In this context, employers are increasingly deciding to take matters into their own hands regarding the immunity of their workforce. Unless there is a large uptick in the number of working adults having the jab, many firms face the potential of outbreaks in the office over the coming months – costing them time and money in the process. As a result, after months of lobbying and encouragement, businesses are considering more forceful methods of ensuring their workers are immunised.

While there is still no blanket protocol for the airline industry, for example, Delta Air Lines has become one of the first high-profile companies to impose a health-insurance surcharge for unvaccinated employees. While still leaving the choice in the hands of staff, should they opt not to get vaccinated, they could face a bill of $200 per month starting in November. Meanwhile, US oil giant Chevron has begun requiring some employees to receive Covid-19 vaccinations, and is considering a workforce-wide mandate. In the case of Walt Disney Company, the firm has already recently reached a deal with unions representing workers at Walt Disney World in Orlando, meaning employees must show proof of Covid-19 vaccinations.

Now, professional services firm Deloitte has become the latest major entity to enter the fray. The Big Four firm has informed employees across its US operations that staff will require vaccination against Covid-19 if they are to enter its offices beginning from mid-October. Deloitte US employed more than 110,000 people as of fiscal year 2020, and has more than 80 locations throughout the country.

According to Bloomberg, the requirement will go into effect seven weeks after the US Food and Drug Administration’s full approval of the Pfizer Inc.-BioNTech SE vaccine. Workers will have to inform the company of their vaccination status via a secure page of Deloitte’s employee website, an email from Deloitte US CEO Joe Ucuzoglu confirmed to staff.

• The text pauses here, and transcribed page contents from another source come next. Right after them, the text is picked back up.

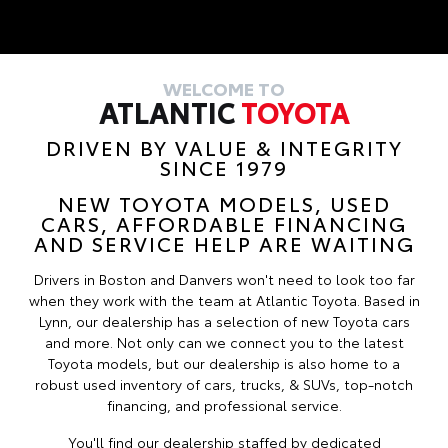
WELCOME TO
ATLANTIC
TOYOTA
DRIVEN BY VALUE & INTEGRITY
SINCE 1979
NEW TOYOTA MODELS, USED
CARS, AFFORDABLE FINANCING
AND SERVICE HELP ARE WAITING
Drivers in Boston and Danvers won't need to look too far
when they work with the team at Atlantic Toyota. Based in
Lynn, our dealership has a selection of new Toyota cars
and more. Not only can we connect you to the latest
Toyota models, but our dealership is also home to a
robust used inventory of cars, trucks, & SUVs, top-notch
financing, and professional service.
You'll find our dealership staffed by dedicated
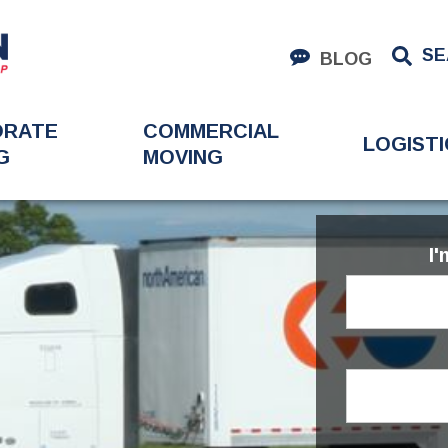
SE
BLOG
ORATE
COMMERCIAL
LOGISTI
G
MOVING
I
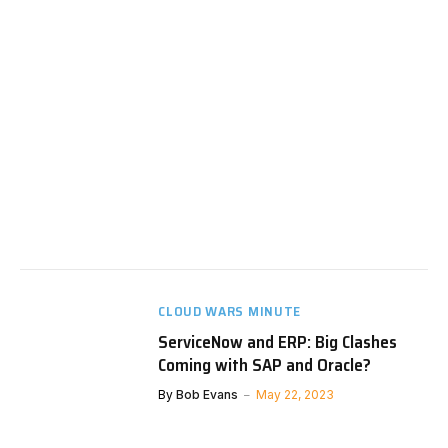
CLOUD WARS MINUTE
ServiceNow and ERP: Big Clashes
Coming with SAP and Oracle?
By
Bob Evans
May 22, 2023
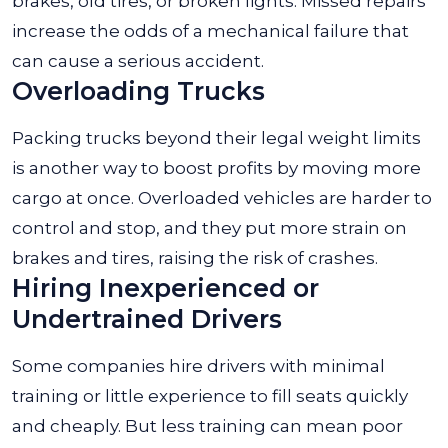
brakes, old tires, or broken lights. Missed repairs
increase the odds of a mechanical failure that
can cause a serious accident.
Overloading Trucks
Packing trucks beyond their legal weight limits
is another way to boost profits by moving more
cargo at once. Overloaded vehicles are harder to
control and stop, and they put more strain on
brakes and tires, raising the risk of crashes.
Hiring Inexperienced or
Undertrained Drivers
Some companies hire drivers with minimal
training or little experience to fill seats quickly
and cheaply. But less training can mean poor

“The ability to participate in the broader business ecosystem will be increasingly challenging for those who are not vaccinated,” he added. Bloomberg reported that Ucuzoglu also said Deloitte workers should comply with clients’ vaccination rules at their offices.

The situation is by no means unique to the US. Vaccine scepticism, bipartisanship, conspiracy theories and distrust of the government’s handling of the pandemic have also seen the UK’s jab campaign falter much like those across the Atlantic. UK employers have been far more cautious when it comes to mandating vaccination, however.

The country has marginally stronger working rights than the US, and as a result, if vaccination requirements aren’t appropriately handled, companies could find themselves facing accusations of discrimination or unfair dismissal. As a result, the majority of bosses continue to encourage, rather than require the jab. Most publicly, this has seen many Premier League football teams note they are struggling to convince their players to have the jab.

Exceptions so far are limited to a few firms. One is Bloomsbury, the publisher behind Harry Potter, which told UK staff that they need to be double-jabbed before they can return to its offices, or they will have to continue working from home. Meanwhile, Charlie Mullins, the outspoken founder of Pimlico Plumbers, courted controversy in January 2021 when he said he would introduce a “no jab, no job” policy for its 400 staff, though the legal implications of this have been a matter of constant debate since.